The U.S. Department of Justice began touting their findings and urging police departments that are receiving federal grant money for testing to be more transparent and engage with media.

The old ways of ignoring most of the rape evidence and shielding data and records had protected career criminals, not the survivors, and had cost the justice system and residents millions of dollars.

To answer the question I started with: Was it more cost effective to test the rape evidence earlier? In many cases, DNA testing was not available at the time the evidence was collected. But in other cases, it was.
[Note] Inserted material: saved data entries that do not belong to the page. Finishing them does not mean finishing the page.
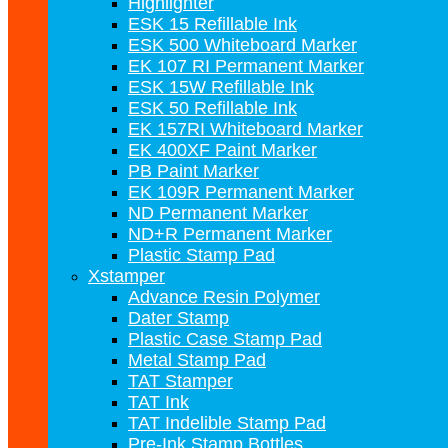
Highlighter
ESK 15 Refillable Ink
ESK 500 Whiteboard Marker
EK 107 RI Permanent Marker
ESK 15W Refillable Ink
ESK 50 Refillable Ink
EK 157RI Whiteboard Marker
EK 400XF Paint Marker
PB Paint Marker
EK 109R Permanent Marker
ND Permanent Marker
ND+R Permanent Marker
Plastic Stamp Pad
Xstamper
Advance Resin Polymer
Dater Stamp
Plastic Case Stamp Pad
Metal Stamp Pad
TAT Stamper
TAT Ink
TAT Indelible Stamp Pad
Pre-Ink Stamp Bottles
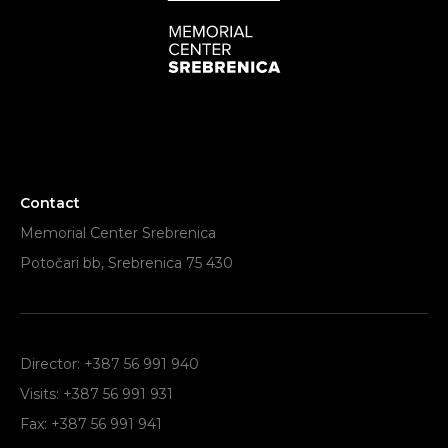
Contact
Memorial Center Srebrenica
Potočari bb, Srebrenica 75 430
Director: +387 56 991 940
Visits: +387 56 991 931
Fax: +387 56 991 941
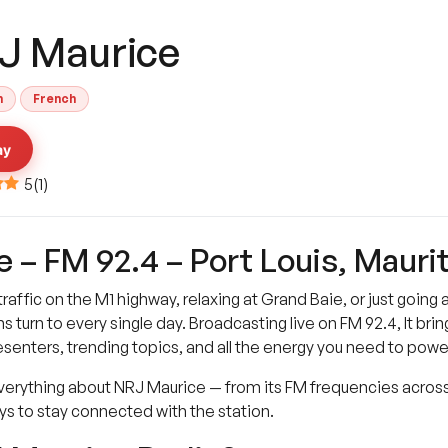
J Maurice
h
French
ay
5
(
1
)
– FM 92.4 – Port Louis, Maurit
traffic on the M1 highway, relaxing at Grand Baie, or just going
 turn to every single day. Broadcasting live on FM 92.4, It bring
presenters, trending topics, and all the energy you need to powe
nd everything about NRJ Maurice — from its FM frequencies across
ays to stay connected with the station.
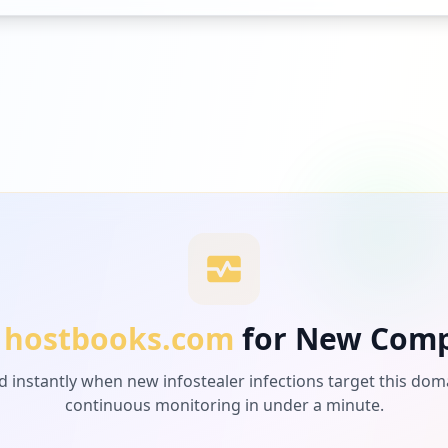
hostbooks.com
for New Com
d instantly when new infostealer infections target this dom
continuous monitoring in under a minute.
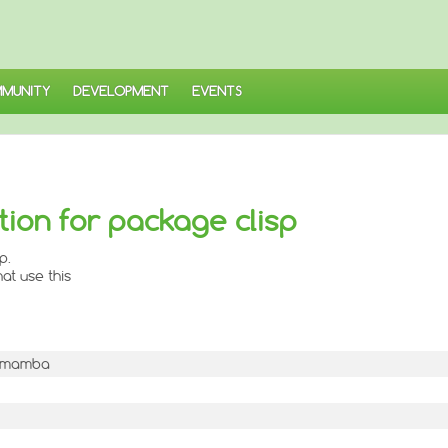
MUNITY
DEVELOPMENT
EVENTS
ion for package clisp
p.
at use this
-1mamba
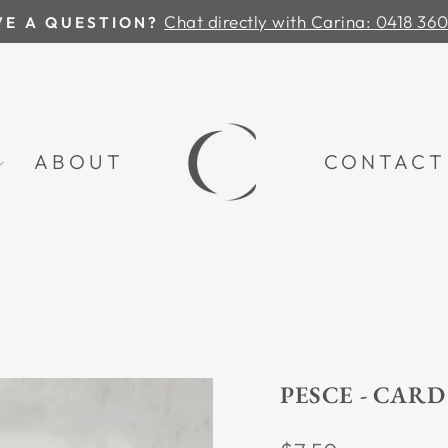
Chat directly with Carina: 0418 36
VE A QUESTION?
Pause
slideshow
ABOUT
CONTACT
PESCE - CARD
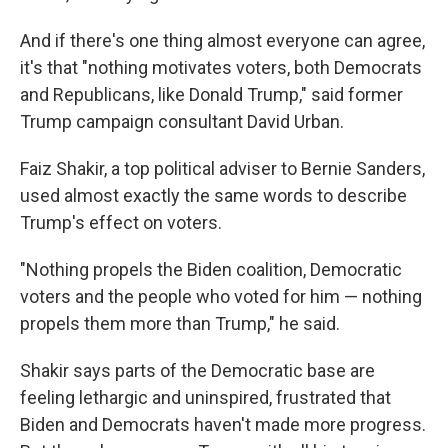
And if there's one thing almost everyone can agree,
it's that "nothing motivates voters, both Democrats
and Republicans, like Donald Trump," said former
Trump campaign consultant David Urban.
Faiz Shakir, a top political adviser to Bernie Sanders,
used almost exactly the same words to describe
Trump's effect on voters.
"Nothing propels the Biden coalition, Democratic
voters and the people who voted for him — nothing
propels them more than Trump," he said.
Shakir says parts of the Democratic base are
feeling lethargic and uninspired, frustrated that
Biden and Democrats haven't made more progress.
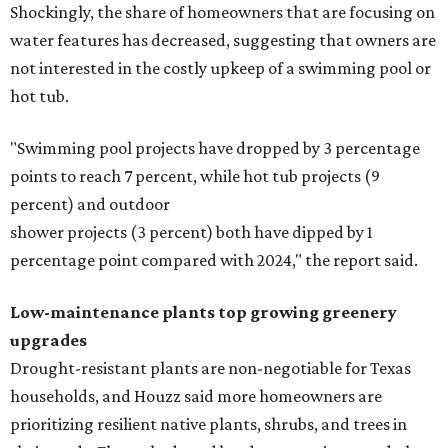
Shockingly, the share of homeowners that are focusing on
water features has decreased, suggesting that owners are
not interested in the costly upkeep of a swimming pool or
hot tub.
"Swimming pool projects have dropped by 3 percentage
points to reach 7 percent, while hot tub projects (9
percent) and outdoor
shower projects (3 percent) both have dipped by 1
percentage point compared with 2024," the report said.
Low-maintenance plants top growing greenery
upgrades
Drought-resistant plants are non-negotiable for Texas
households, and Houzz said more homeowners are
prioritizing resilient native plants, shrubs, and trees in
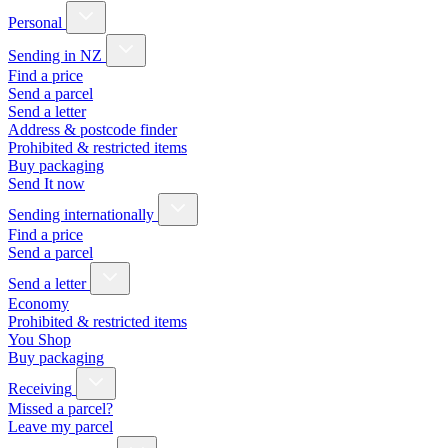
Personal
Sending in NZ
Find a price
Send a parcel
Send a letter
Address & postcode finder
Prohibited & restricted items
Buy packaging
Send It now
Sending internationally
Find a price
Send a parcel
Send a letter
Economy
Prohibited & restricted items
You Shop
Buy packaging
Receiving
Missed a parcel?
Leave my parcel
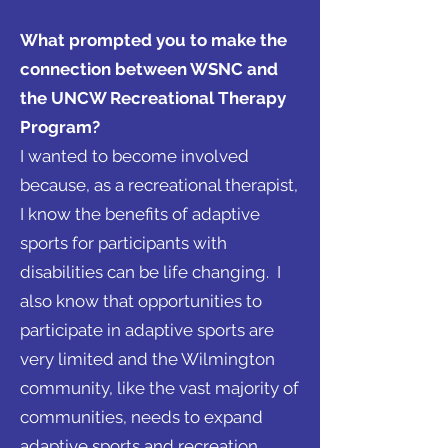
What prompted you to make the
connection between WSNC and
the UNCW Recreational Therapy
Program?
I wanted to become involved
because, as a recreational therapist,
I know the benefits of adaptive
sports for participants with
disabilities can be life changing. I
also know that opportunities to
participate in adaptive sports are
very limited and the Wilmington
community, like the vast majority of
communities, needs to expand
adaptive sports and recreation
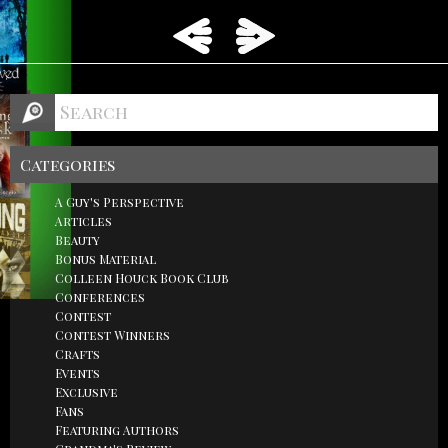
Categories
A Guy's Perspective
Articles
Beauty
Bonus Material
Colleen Houck Book Club
Conferences
Contest
Contest Winners
Crafts
Events
Exclusive
Fans
Featuring Authors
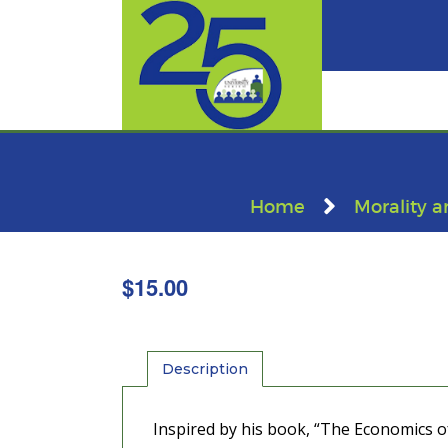
Home
Morality a
$
15.00
Description
Inspired by his book, “The Economics of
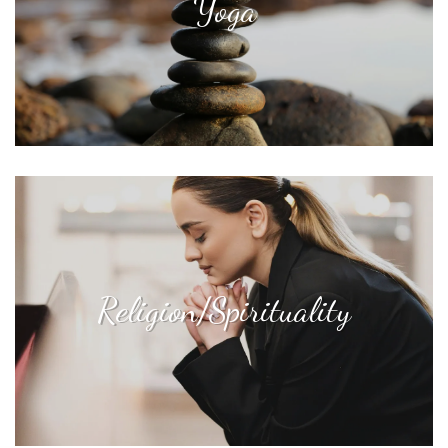
Yoga
Religion/Spirituality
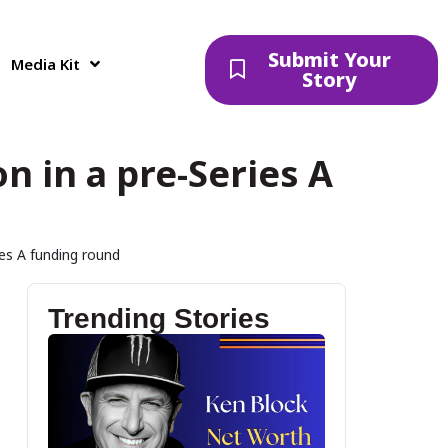
Submit Your
Media Kit
Story
n in a pre-Series A
ies A funding round
Trending Stories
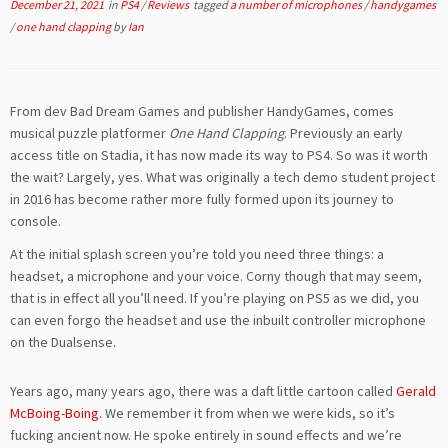
December 21, 2021
in
PS4
/
Reviews
tagged
a number of microphones
/
handygames
/
one hand clapping
by
Ian
From dev Bad Dream Games and publisher HandyGames, comes
musical puzzle platformer
One Hand Clapping
. Previously an early
access title on Stadia, it has now made its way to PS4. So was it worth
the wait? Largely, yes. What was originally a tech demo student project
in 2016 has become rather more fully formed upon its journey to
console.
At the initial splash screen you’re told you need three things: a
headset, a microphone and your voice. Corny though that may seem,
that is in effect all you’ll need. If you’re playing on PS5 as we did, you
can even forgo the headset and use the inbuilt controller microphone
on the Dualsense.
Years ago, many years ago, there was a daft little cartoon called
Gerald
McBoing-Boing
. We remember it from when we were kids, so it’s
fucking ancient now. He spoke entirely in sound effects and we’re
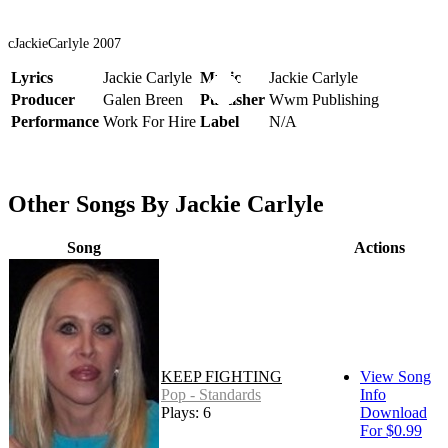
cJackieCarlyle 2007
Lyrics
Jackie Carlyle
Music
Jackie Carlyle
Producer
Galen Breen
Publisher
Wwm Publishing
Performance
Work For Hire
Label
N/A
Other Songs By Jackie Carlyle
Song
Actions
KEEP FIGHTING
View Song
Pop - Standards
Info
Plays: 6
Download
For $0.99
New research by Lovell indicates that the government saves substantial money by testing, investigating and then, if possible, prosecuting all of the cases.

Her findings indicate the Cuyahoga sexual assault kit initiative saved the community $26 million, or $5,127 per kit, including the tangible and intangible costs of future sexual assaults averted through convictions.

After I began conversations with cold-case survivors, including Laura Neuman, and wrongly convicted men like Bernard Webster, it became clear how these crimes permeated every part of their personal and financial lives and led to a myriad of other costs to the criminal justice system and other victims.

Piecing together investigations of Hill in both city and county jurisdictions, I found that the serial rapist had left significant clues behind about his identity as early as 1979, before most of the rapes had occurred. Could most of these rapes have been prevented?

It wouldn’t be until my interview with retired Sgt. Rose Brady that I began to understand how vested the police had been in finding the perpetrator and the many efforts detectives made to get him in the 1970s, 1980s and 2000s.